While AACS does not expect to be called upon in this instance, we are prepared to do so if called upon.  If not, Chairman Alexander, Ranking Member Murray, and the HELP Committee at the very least have our community's comments and recommendations to refer to. 

Your GRC will be monitoring the hearing upon our return home from the AACS Spring Executive Retreat and will be providing you with a summary of the hearing and the key takeaways in relation to our response.  Stay tuned and we hope to see you this weekend in Phoenix!

The American Association of Cosmetology Schools'

Response to

Chairman Lamar Alexander's

Federal Postsecondary Data Transparency and Consumer Information

Concepts and Proposals White Paper

 

 

OVERVIEW

The American Association of Cosmetology Schools (AACS) would like to begin by thanking Senate Health, Education, Labor and Pension Committee Chairman Alexander for challenging the higher education community to provide feedback on this, and the other two, HEA Reauthorization White Papers.

AACS has chosen to reproduce only the sections of the White Paper that focus upon direct proposals and provide "AACS' Response" to them based upon AACS member schools perspective and our previously submitted 2015 HEA Reauthorization Recommendations and our always fluid CARE Initiative.

AACS looks forward to continuing to work with the Chairman and the rest of the HELP Committee in the exploration of this and other critical issues to be considered as part of the pending reauthorization of the Higher Education Act.

 

Federal Postsecondary Data Transparency and Consumer Information

Concepts and Proposals

Goals:

  1. Ensure public access to accurate, comparable data on institutions of higher education.
  2. Ensure information is purposeful and consumer friendly to enable students and families to select the college or university that best fits their needs.

 

Strategy:

  1. Determine the proper role of the federal government in postsecondary data transparency, including assessment of what data is truly needed and the role of the federal government in protecting student privacy.
  2. Develop postsecondary data policy that captures better and more inclusive data.
  3. Identify critical data elements and digestible formats to make information more useful for consumers.

AACS' Response

AACS is proud to support Chairman Alexander and the HELP Committee in the pursuit of the majority of concepts and proposals detailed within this White Paper.

- **DATA PROVIDED**:
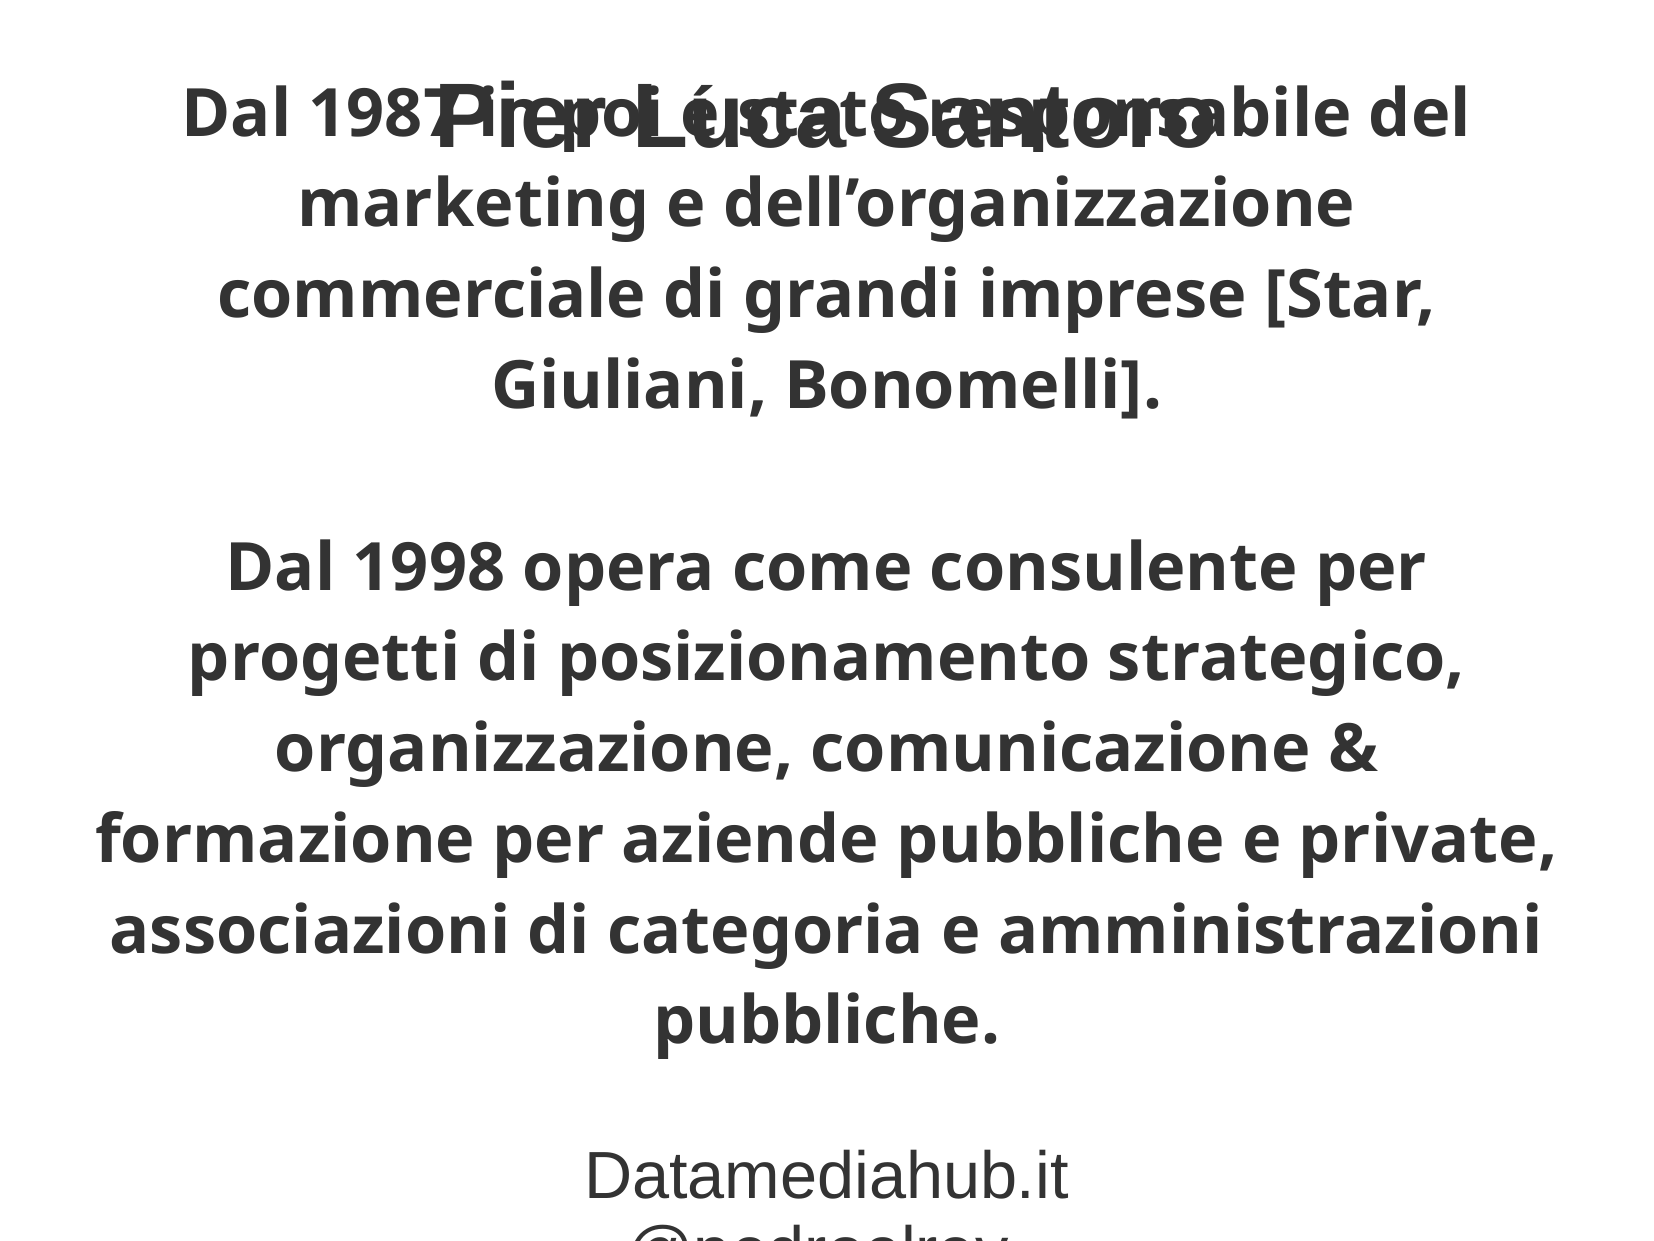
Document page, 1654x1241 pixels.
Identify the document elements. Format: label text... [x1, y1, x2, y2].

title Pier Luca Santoro [82, 11, 1571, 218]
subtitle Dal 1987 in poi é stato responsabile del marketing e dell’organizzazione commerciale di grandi imprese [Star, Giuliani, Bonomelli]. Dal 1998 opera come consulente per progetti di posizionamento strategico, organizzazione, comunicazione & formazione per aziende pubbliche e private, associazioni di categoria e amministrazioni pubbliche. Datamediahub.it @pedroelrey [82, 218, 1571, 1134]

- **WRITTEN EXERCISE**: Reproduce the portion of the AACS response text above, starting with "While AACS does" and going on through "weekend in Phoenix!".

- **RESULT OF THIS TASK**:
While AACS does not expect to be called upon in this instance, we are prepared to do so if called upon.  If not, Chairman Alexander, Ranking Member Murray, and the HELP Committee at the very least have our community's comments and recommendations to refer to. 

Your GRC will be monitoring the hearing upon our return home from the AACS Spring Executive Retreat and will be providing you with a summary of the hearing and the key takeaways in relation to our response.  Stay tuned and we hope to see you this weekend in Phoenix!